▶ [TEXTE RETENU]:
Notes sur les lectures évangéliques

Pierre Canisius

Introduction: Clemens Schlip (traduction française: David Amherdt/Kevin Bovier). Version: 10.02.2023.


Date de composition: probablement de la fin des années 1580 à Fribourg; terminus ante quem: 1591 (impression).

Édition: Notae in evangelicas lectiones, quae per totum annum Dominicis diebus in Ecclesia Catholica recitantur. Opus ad pie meditandum ac simul ad precandum Deum accomodatum, et nunc primum in lucem editum Authore R. P. Petro Canisio Societatis Iesu Doctore Theologo, Fribourg, A. Gemperlin, 1591, ici: fol. 2ro; 2vo; 3vo-4ro; 5ro; 5vo; et p. 715-716; 717-718; S. Petrus Canisius, Meditationes seu notae in evangelicas lectiones, éd. F. Streicher, vol. 1: Meditationes de Dominicis, Tempus Adventus, Nativitatis Domini, Paschatis, Fribourg-en-Brisgau, Herder & co, 1939, p. 5-6 et 10; vol. 2: Meditationes de Dominicis: post Pentecosten cum notis, de templorum dedicatione, de solemnibus processionibus, de indictis populo indulgentis, Munich, Officina Salesiana, 1955, p. 60 et 62.

▶ [EXPLORER LE DOCUMENT]:
A) Répondez à ces questions à l'aide de la notice sur les Notae de Canisius :
(i) Qui signe l'introduction ?
(ii) Quel imprimeur a publié l'ouvrage à Fribourg en 1591 ?
(iii) Dans quelle ville et chez quel éditeur le volume 2 de l'édition Streicher a-t-il paru ?
B) Indiquez si chaque affirmation concorde avec la notice sur les Notae de Canisius, en citant les mots décisifs :
(i) La traduction française est due à David Amherdt et Kevin Bovier.
(ii) Le volume 1 de l'édition Streicher a paru en 1955.
(iii) La date de composition est établie avec certitude.
C) Prolongez la notice sur les Notae de Canisius au-delà de sa dernière phrase.
Les entrées proviennent d'une autre source.

▶ [EXTRAITS DES ENTRÉES]:
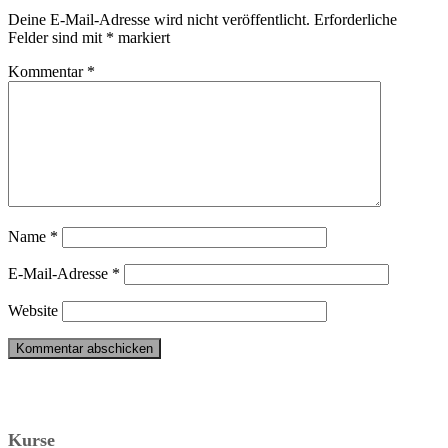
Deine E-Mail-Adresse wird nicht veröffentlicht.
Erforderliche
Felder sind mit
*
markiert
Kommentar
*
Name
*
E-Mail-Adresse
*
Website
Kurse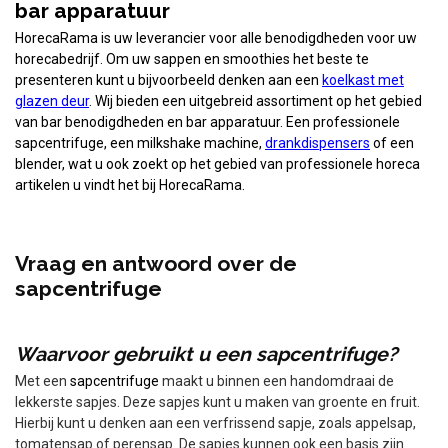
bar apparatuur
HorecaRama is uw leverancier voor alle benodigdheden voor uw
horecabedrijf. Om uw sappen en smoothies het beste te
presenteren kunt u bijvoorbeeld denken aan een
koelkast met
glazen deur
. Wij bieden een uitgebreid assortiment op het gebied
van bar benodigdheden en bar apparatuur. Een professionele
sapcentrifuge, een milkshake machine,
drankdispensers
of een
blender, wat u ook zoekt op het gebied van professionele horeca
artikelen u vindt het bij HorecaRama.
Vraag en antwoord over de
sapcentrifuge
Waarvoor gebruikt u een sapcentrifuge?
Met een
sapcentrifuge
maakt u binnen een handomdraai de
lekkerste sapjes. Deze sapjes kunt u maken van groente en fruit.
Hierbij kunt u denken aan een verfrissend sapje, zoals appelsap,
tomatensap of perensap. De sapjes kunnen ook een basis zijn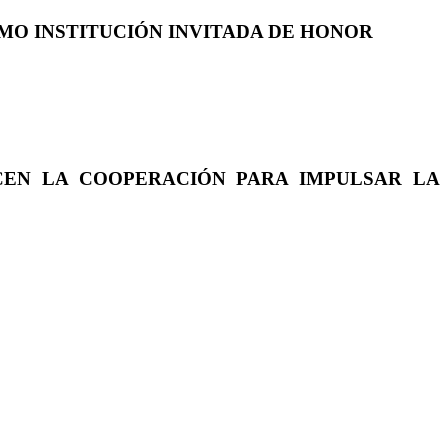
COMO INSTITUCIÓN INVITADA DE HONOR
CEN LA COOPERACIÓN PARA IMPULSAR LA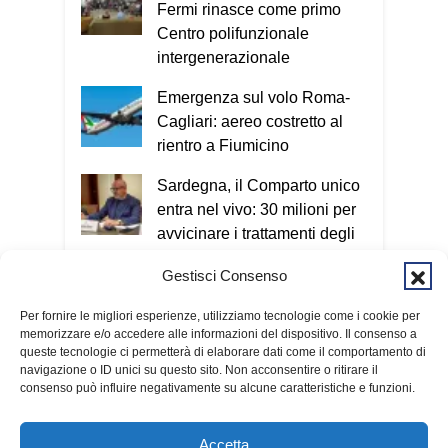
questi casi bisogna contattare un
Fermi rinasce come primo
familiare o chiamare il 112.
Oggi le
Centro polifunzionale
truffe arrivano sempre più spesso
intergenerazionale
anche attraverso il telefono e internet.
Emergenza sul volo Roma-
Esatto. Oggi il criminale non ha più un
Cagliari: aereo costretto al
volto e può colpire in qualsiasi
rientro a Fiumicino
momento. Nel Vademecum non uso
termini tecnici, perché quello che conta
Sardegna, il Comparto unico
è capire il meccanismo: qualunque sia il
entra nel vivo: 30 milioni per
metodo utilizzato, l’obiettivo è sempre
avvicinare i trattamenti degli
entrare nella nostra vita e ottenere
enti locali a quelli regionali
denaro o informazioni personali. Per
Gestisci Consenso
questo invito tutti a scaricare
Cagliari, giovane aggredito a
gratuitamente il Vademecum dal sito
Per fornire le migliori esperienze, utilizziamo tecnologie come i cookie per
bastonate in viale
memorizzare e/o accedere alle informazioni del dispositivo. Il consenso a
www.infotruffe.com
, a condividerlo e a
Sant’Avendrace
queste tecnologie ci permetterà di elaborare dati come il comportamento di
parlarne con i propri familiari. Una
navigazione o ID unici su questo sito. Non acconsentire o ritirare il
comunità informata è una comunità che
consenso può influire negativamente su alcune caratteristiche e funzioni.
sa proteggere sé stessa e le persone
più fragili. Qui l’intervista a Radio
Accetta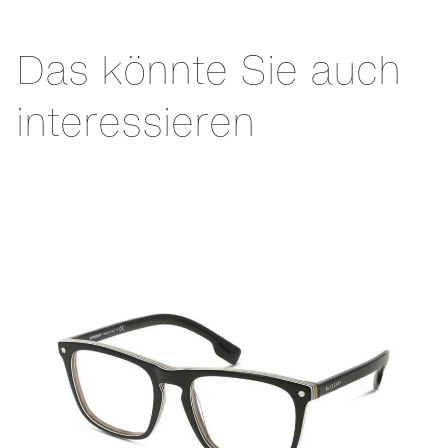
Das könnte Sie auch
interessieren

▶ [RÉPONSES DANS L'ORDRE]:
A)
(i) Clemens Schlip.
(ii) A. Gemperlin.
(iii) À Munich, chez Officina Salesiana.

B)
(i) Oui : « traduction française: David Amherdt/Kevin Bovier ».
(ii) Non : « vol. 1: Meditationes de Dominicis, Tempus Adventus, Nativitatis Domini, Paschatis, Fribourg-en-Brisgau, Herder & co, 1939 ».
(iii) Non : « probablement de la fin des années 1580 à Fribourg ».

C)
Originaire de Nimègue aux Pays-Bas, le jésuite Pierre Canisius (1521-1597) avait déjà 59 ans lorsqu’il arriva à Fribourg le soir du 10 décembre 1580, en compagnie du nonce apostolique Giovanni Francesco Bonomi (1536-1587). Bien que, au fil des années, il eût visité plus d’une centaine de villes européennes dans le cadre de son engagement en faveur de la réforme catholique, la Suisse était un territoire nouveau pour lui. Sa mission consistait à créer un collège pour l’enseignement supérieur, afin que les jeunes catholiques n’aient plus à se rendre dans les régions protestantes pour recevoir une solide formation. Le 18 octobre 1582, le Collège de Saint-Michel commença ses activités. Très vite, Canisius cessa de participer à l’enseignement et à la gestion de l’institution pour se consacrer à son ministère pastoral et à ses activités littéraires. Ces dernières visaient à renforcer et à promouvoir la cause catholique dans l’environnement difficile de la Suisse, qui était en grande partie réformée.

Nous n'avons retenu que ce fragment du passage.